Because this similarity measures cost much in time, it is advised to scale images down before applying these measures on them.
I wonder (and I'm really just throwing the idea out there to be shot down) if something could be derived by subtracting one image from the other, and then compressing the resulting image as a jpeg of gif, and taking the file size as a measure of similarity.

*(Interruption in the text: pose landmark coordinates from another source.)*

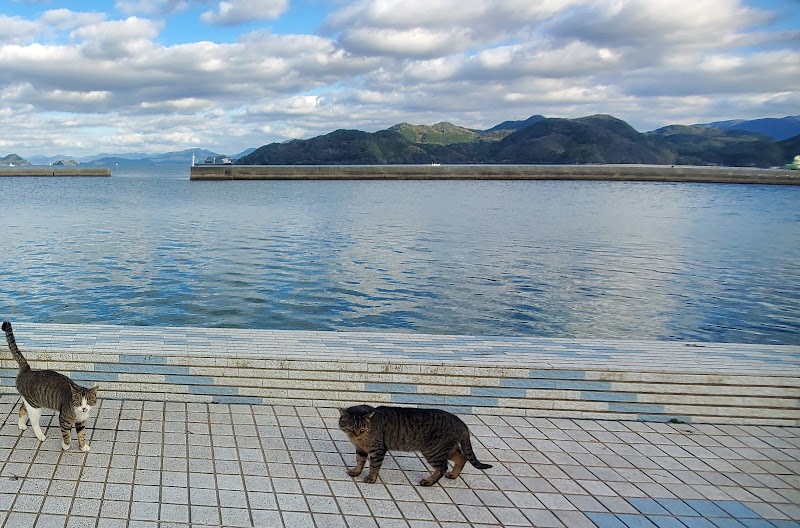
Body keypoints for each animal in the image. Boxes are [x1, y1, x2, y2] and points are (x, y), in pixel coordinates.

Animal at [2, 320, 98, 452]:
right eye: (78, 402)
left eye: (88, 401)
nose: (84, 408)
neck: (79, 413)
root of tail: (27, 371)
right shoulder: (64, 419)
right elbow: (66, 435)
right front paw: (66, 446)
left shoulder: (81, 422)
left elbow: (81, 435)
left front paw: (83, 447)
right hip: (35, 407)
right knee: (34, 422)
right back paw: (40, 435)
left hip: (30, 402)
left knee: (22, 409)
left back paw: (21, 424)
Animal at [340, 404, 494, 486]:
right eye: (350, 427)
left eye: (362, 429)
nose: (357, 434)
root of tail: (461, 423)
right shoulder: (361, 450)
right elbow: (360, 462)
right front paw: (356, 472)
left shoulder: (377, 450)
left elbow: (374, 466)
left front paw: (371, 478)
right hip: (446, 449)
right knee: (462, 457)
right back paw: (453, 475)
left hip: (433, 451)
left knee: (442, 467)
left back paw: (429, 481)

If you had two identical images, you'd get a white box, which would compress really well. The more the images differed, the more complex it would be to represent, and hence the less compressible.
Probably not an ideal test, and probably much slower than necessary, but it might work as a quick and dirty implementation.
You might look at the code for the open source tool findimagedupes, though it appears to have been written in perl, so I can't say how easy it will be to parse...
Reading the findimagedupes page that I liked, I see that there is a C++ implementation of the same algorithm. Presumably this will be easier to understand.
And it appears you can also use gqview.
Well, not to answer your question directly, but I have seen this happen. Microsoft recently launched a tool called PhotoSynth which does something very similar to determine overlapping areas in a large number of pictures (which could be of different aspect ratios).
I wonder if they have any available libraries or code snippets on their blog.
to expand on Vaibhav's note, hugin is an open-source 'autostitcher' which should have some insight on the problem.
There's software for content-based image retrieval, which does (partially) what you need. All references and explanations are linked from the project site and there's also a short text book (Kindle): LIRE
You can use Siamese Network to see if the two images are similar or dissimilar following this tutorial. This tutorial cluster the similar images whereas you can use L2 distance to measure the similarity of two images.
Beyond Compare has pixel-by-pixel comparison for images, e.g.,
If this is something you will be doing on an occasional basis and doesn't need automating, you can do it in an image editor that supports layers, such as Photoshop or Paint Shop Pro (probably GIMP or Paint.Net too, but I'm not sure about those). Open both screen shots, and put one as a layer on top of the other. Change the layer blending mode to Difference, and everything that's the same between the two will become black. You can move the top layer around to minimize any alignment differences.
Well a really base-level method to use could go through every pixel colour and compare it with the corresponding pixel colour on the second image - but that's a probably a very very slow solution.